Tigger (Charlie) Kindel led Alexa product management before building the Alexa smart home team.

That’s the perspective from Tigger (Charlie) Kindel, a Seattle tech industry veteran who worked at Amazon from 2013 to 2018, leading Alexa product management before building the Alexa smart-home technology team.

Kindel is now a consultant and startup advisor in areas including space exploration. But he’s still an avid Alexa user who follows the industry closely and is rooting for his former team.

“The fundamentals are still broken,” Kindel said. “They haven’t been able to focus on fixing a lot of the things that we built early on, that we knew were scaffolding, because we were moving really fast. And we were shipping prototypes. And those prototypes are now the fundamentals of how Alexa works, and they’re fragile.”

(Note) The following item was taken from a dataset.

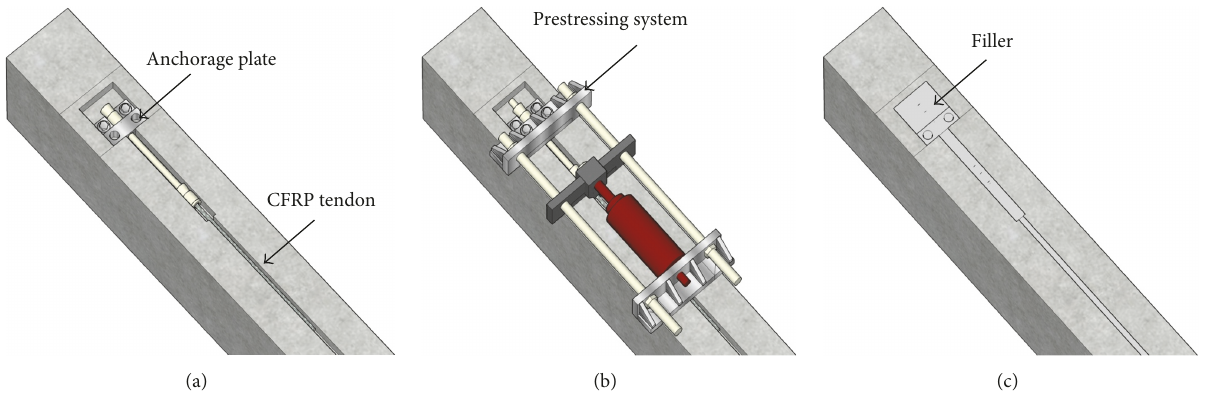
Figure 4: Concept of the new prestressing system developed in this study.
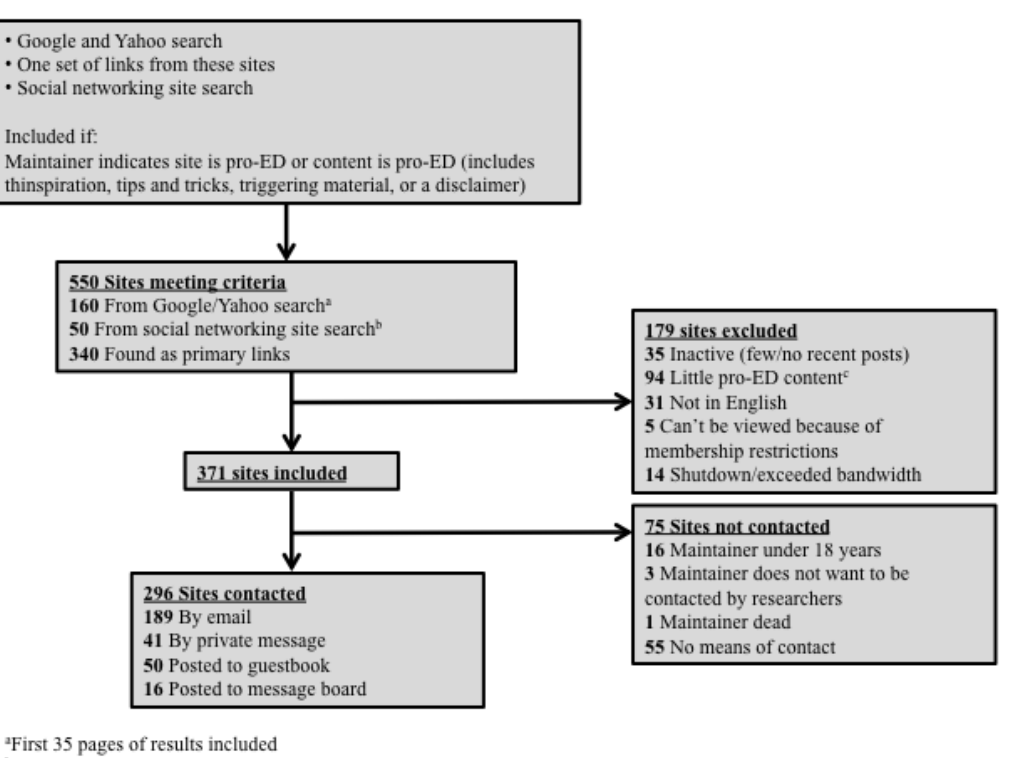
Figure 2. Website search results. a First 35 pages of results included. b Groups with 500 or more members included. c Included in this category are pro-ED (eating disorder) sites under construction with little ED content, pro-ED sites no longer containing content because maintainer went into recovery, sites with primarily non-ED-related content, and sites containing only links to other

We contacted Kindel this week to get his perspective as Amazon resets its strategy for Alexa and Echo. The company is making widespread layoffs on its Devices & Services team amid reports that the division is losing as much as $10 billion a year.

Listen below, and keep reading for edited highlights and key takeaways.

Alexa’s underpinnings haven’t evolved. “I left Amazon in 2018. And as far as I can tell, the fundamentals of how Alexa works have not gotten any better. It’s a much broader ecosystem and a much broader set of capabilities and devices. There was a time when Jeff [Bezos] said he wanted to have every square on the chessboard filled out. And that certainly happened. But they’re just barely touching the chessboard.”

Amazon tried to do too much with Alexa, for too long. “It’s a deliberate strategy. And I think for a time it was the right strategy. But for the last couple of years, it wasn’t. … You’re not only trying to ship new features, but engineer and fix all the stuff and keep the lights on for all the stuff you’ve already launched. You’re in the throes of bringing on tons of new people constantly. And it just wears the organization down when it gets to that scale.”

The industry’s overall progress on voice interaction has stalled. “If you look at Google Assistant or Siri, they suffer from the same thing. I think it’s a fundamental technology thing. Maybe we deluded ourselves back in 2015-2016 that we were going to solve those last problems really quickly. They haven’t been solved. It’s still not a great experience for a lot of customers.”

Resetting and refocusing the Alexa team is the right move. “I would reduce the size of the organization significantly, I would take a step back. And I’d say we’re going to spend a period of time going back to the basics, and making sure that the existing customers that we have using the product are truly delighted. And through that we will find those things that we can monetize, and be able to figure out how to fund this moving forward.”

Voice interfaces remain promising long-term. “As a civilization, we’re going to continue to get closer and closer to computers being able to interact with us in the same way we interact with each other. It’s going to continue to happen. And there’s going to be some breakthroughs. … I’m a surprised over the last couple of years, there haven’t been any ‘big bang’ things that have come out of any of the tech giants in this regard, but they’ll come. I’m optimistic.”


Amazon CEO Andy Jassy addressed a question about Alexa from journalist Andrew Ross Sorkin at the New York Times DealBook Summit on Wednesday morning. Jassy said there has been some “misreporting” on this topic in the last few weeks, adding that Alexa is “driving a lot of e-commerce shopping.”

“If we were trying to build the best smart speaker, that will be a different investment than what we’re trying to do, which is to build the world’s best personal AI or assistant,” Jassy said.

He added, “That’s a much more expansive investment. And we really believe in that vision. And we like the traction and where we are. But it’s not a couple-year vision, it’s a multi-year vision, as a lot of the big bets that we make are.”